__TEXT BLOCK__
Tools of the Trade
Do you consider objectivity to be a principle to abide by, or a tool to be used and discarded?
Modern discourse presents a quiet but consequential split, that God is treated as a matter of personal belief, while objectivity is treated as a technical method. One is placed in the realm of feeling and identity; the other is confined to laboratories, data, and measurable systems. This may be a thought that has never crossed your mind. To some, this division may appear practical, allowing people to hold private beliefs while maintaining public standards of evidence. But beneath that surface, it produces a foundational dissonance. It separates the very idea of truth from any stable foundation, while simultaneously preserving the appearance of objectivity where it is most useful.
To see the issue clearly, we have to begin with a simple question: what makes anything true in a way that is not dependent on opinion? For truth to exist in a meaningful sense, it must be anchored in something that does not shift with perspective. If what is true today can become false tomorrow based solely on preference, then truth is no longer truth, it is merely consensus or convenience. This applies not only to scientific facts, but to knowledge as a whole, including moral claims, judgments, and principles of justice. Coherence across all of these domains requires a reference point that is not derived from individuals, not dependent on agreement, and not subject to change.
This is where the concept of objectivity becomes indispensable. In modern Western thought, objectivity is typically defined as the ability to make judgments that are free from personal bias, perspective, or subjective influence. It implies that a claim is true regardless of who observes it, provided the same conditions are met. This definition is useful, but it is often treated as procedural, as if objectivity is simply a method for filtering out bias.
A deeper analysis reveals that this procedural definition already depends on a more fundamental structure. For objectivity to exist in the way it is commonly described, it must satisfy a set of conditions that are rarely stated explicitly but are always assumed.

[Collection entries]
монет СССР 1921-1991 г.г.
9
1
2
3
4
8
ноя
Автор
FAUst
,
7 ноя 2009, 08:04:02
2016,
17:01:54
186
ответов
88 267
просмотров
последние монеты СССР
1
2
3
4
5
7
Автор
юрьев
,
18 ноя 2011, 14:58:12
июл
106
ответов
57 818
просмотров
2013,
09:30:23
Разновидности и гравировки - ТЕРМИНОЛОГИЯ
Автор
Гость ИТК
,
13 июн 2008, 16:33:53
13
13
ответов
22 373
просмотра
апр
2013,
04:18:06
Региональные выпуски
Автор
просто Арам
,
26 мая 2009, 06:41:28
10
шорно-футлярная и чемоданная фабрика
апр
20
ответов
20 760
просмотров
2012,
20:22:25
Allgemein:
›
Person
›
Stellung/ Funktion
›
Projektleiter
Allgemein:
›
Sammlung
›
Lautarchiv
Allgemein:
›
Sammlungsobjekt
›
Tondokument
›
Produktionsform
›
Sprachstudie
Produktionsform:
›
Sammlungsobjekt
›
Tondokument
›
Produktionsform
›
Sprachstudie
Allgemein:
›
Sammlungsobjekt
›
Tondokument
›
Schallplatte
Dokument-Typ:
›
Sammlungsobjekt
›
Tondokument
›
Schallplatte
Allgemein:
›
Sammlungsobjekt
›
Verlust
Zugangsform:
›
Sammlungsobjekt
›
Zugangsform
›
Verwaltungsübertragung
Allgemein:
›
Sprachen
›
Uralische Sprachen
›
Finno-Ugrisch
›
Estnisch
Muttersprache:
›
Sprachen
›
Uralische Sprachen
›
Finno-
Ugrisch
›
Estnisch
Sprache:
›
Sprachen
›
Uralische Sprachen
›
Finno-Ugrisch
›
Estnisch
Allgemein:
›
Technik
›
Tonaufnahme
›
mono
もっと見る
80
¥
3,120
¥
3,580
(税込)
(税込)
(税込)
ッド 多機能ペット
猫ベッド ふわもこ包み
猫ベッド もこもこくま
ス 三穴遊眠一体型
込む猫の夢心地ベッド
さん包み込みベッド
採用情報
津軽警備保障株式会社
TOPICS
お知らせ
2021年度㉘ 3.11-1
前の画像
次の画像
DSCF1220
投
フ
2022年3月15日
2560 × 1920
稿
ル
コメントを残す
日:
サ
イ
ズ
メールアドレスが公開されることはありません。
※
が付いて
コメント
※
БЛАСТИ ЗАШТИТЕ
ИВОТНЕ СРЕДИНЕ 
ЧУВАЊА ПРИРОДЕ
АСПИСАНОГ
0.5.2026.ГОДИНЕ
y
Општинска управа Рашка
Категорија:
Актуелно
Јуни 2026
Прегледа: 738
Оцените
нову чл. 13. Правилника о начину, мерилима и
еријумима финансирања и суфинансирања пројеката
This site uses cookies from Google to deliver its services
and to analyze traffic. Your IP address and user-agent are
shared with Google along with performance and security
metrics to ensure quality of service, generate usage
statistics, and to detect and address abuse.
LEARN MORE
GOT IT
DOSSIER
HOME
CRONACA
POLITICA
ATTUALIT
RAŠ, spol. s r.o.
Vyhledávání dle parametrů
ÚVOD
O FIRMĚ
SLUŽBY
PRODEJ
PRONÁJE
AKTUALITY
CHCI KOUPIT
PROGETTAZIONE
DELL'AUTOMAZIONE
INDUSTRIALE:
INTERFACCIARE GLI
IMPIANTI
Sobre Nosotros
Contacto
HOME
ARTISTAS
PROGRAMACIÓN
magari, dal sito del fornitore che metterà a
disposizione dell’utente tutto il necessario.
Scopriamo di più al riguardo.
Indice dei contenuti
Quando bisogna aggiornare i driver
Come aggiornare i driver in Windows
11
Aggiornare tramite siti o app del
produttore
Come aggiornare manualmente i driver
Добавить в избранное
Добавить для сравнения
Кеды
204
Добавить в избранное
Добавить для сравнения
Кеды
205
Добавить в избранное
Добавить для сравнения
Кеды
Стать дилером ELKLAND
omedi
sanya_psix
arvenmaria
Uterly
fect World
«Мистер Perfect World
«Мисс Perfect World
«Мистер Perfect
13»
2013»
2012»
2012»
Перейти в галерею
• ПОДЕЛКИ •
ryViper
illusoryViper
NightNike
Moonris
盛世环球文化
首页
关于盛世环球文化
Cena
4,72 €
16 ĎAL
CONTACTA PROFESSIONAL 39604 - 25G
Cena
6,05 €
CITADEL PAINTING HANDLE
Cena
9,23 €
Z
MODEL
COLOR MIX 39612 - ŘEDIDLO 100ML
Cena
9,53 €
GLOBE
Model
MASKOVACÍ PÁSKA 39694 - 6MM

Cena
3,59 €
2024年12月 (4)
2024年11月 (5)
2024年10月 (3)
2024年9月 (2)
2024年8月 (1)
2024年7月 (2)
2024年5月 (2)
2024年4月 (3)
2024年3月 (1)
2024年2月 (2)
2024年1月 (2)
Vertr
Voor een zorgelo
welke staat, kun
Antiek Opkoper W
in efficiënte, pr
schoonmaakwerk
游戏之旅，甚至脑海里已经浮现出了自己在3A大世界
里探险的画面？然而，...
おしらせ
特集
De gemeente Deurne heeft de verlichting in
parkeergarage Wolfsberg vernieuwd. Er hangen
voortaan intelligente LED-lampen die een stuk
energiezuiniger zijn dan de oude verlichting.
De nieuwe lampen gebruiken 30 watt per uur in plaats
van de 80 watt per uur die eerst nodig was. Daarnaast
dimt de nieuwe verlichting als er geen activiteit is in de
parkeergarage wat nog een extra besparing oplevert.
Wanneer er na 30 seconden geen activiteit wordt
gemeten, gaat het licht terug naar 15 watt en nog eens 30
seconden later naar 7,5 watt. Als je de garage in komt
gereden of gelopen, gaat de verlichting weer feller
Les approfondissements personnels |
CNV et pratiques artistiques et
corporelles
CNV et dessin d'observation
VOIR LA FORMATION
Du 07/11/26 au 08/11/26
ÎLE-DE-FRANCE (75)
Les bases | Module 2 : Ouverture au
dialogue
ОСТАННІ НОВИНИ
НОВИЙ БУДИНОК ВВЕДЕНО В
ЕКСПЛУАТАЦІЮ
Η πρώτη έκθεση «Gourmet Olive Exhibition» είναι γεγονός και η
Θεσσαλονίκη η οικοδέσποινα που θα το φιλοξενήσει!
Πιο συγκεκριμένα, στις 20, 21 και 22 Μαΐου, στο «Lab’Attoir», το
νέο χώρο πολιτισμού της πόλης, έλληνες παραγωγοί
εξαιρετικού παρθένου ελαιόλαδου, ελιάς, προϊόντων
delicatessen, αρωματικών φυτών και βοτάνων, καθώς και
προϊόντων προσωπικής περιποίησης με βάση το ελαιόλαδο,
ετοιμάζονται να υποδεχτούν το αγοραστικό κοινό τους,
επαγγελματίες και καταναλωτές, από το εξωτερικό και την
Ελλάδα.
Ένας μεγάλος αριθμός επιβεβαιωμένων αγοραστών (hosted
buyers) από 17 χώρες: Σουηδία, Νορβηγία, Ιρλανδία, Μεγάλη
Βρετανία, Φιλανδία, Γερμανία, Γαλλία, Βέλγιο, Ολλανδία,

__WHAT YOU WILL DO__
1. According to the essay on objectivity, how is objectivity typically defined in modern Western thought?
2. List the conditions that the essay on objectivity says a reference point must meet for coherence across all domains of knowledge.
3. Carry on the essay about objectivity from its final sentence, in the same formal tone.
These rows are separate material and have no connection to the essay on objectivity.

__EXERCISE ANSWERS__
1. It is typically defined as the ability to make judgments that are free from personal bias, perspective, or subjective influence.

2.
- Not derived from individuals
- Not dependent on agreement
- Not subject to change

3.
First, objectivity needs singularity: there cannot be multiple, conflicting objective truths about the same thing under the same conditions, otherwise it is bias. Second, it must be universal: what is objectively true must hold regardless of who observes it. Third, it must be independent: it cannot depend on individual minds or collective agreement. Fourth, it must be invariant: it does not change across time or context in a way that undermines its stability. Fifth, it must be non-derived: it cannot be constructed from subjective inputs, because that would reintroduce the very variability it is meant to eliminate. And sixth, it must be external: it must exist outside the system of perspectives it governs, rather than emerging from within them, reducing to circularity.
These are not arbitrary additions, they are the very conditions that make objectivity possible. What becomes clear is that the standard Western definition of objectivity and these six conditions are not competing ideas, they are the same concept viewed at different depths. The familiar Western definition describes how objectivity operates in practice, while these conditions describe what must be true for that function to be coherent at all. Without these underlying properties, the procedural use of objectivity would collapse into inconsistency.
Once this is recognized, the scope of objectivity can no longer be limited to a method of inquiry; it naturally raises a deeper question about what must be true for reality itself to make sense. If the six conditions of objectivity are taken seriously at this level, they are no longer just rules for checking claims—they define what is necessary to ground truth in the first place. They rule out anything that is dependent, internally generated, or constructed from within the system, because anything like that would reintroduce instability into the very thing objectivity is supposed to secure.
What this leaves us with is not a visible object we can point to or measure, but a necessary requirement: there must be something stable and independent that makes coherence possible. This cannot be something within the system of observation itself, because anything we observe or measure is already part of what needs explaining. It has to be external to it—not as another object among objects, but as the basis that allows objects, measurements, and reasoning to remain consistent in the first place.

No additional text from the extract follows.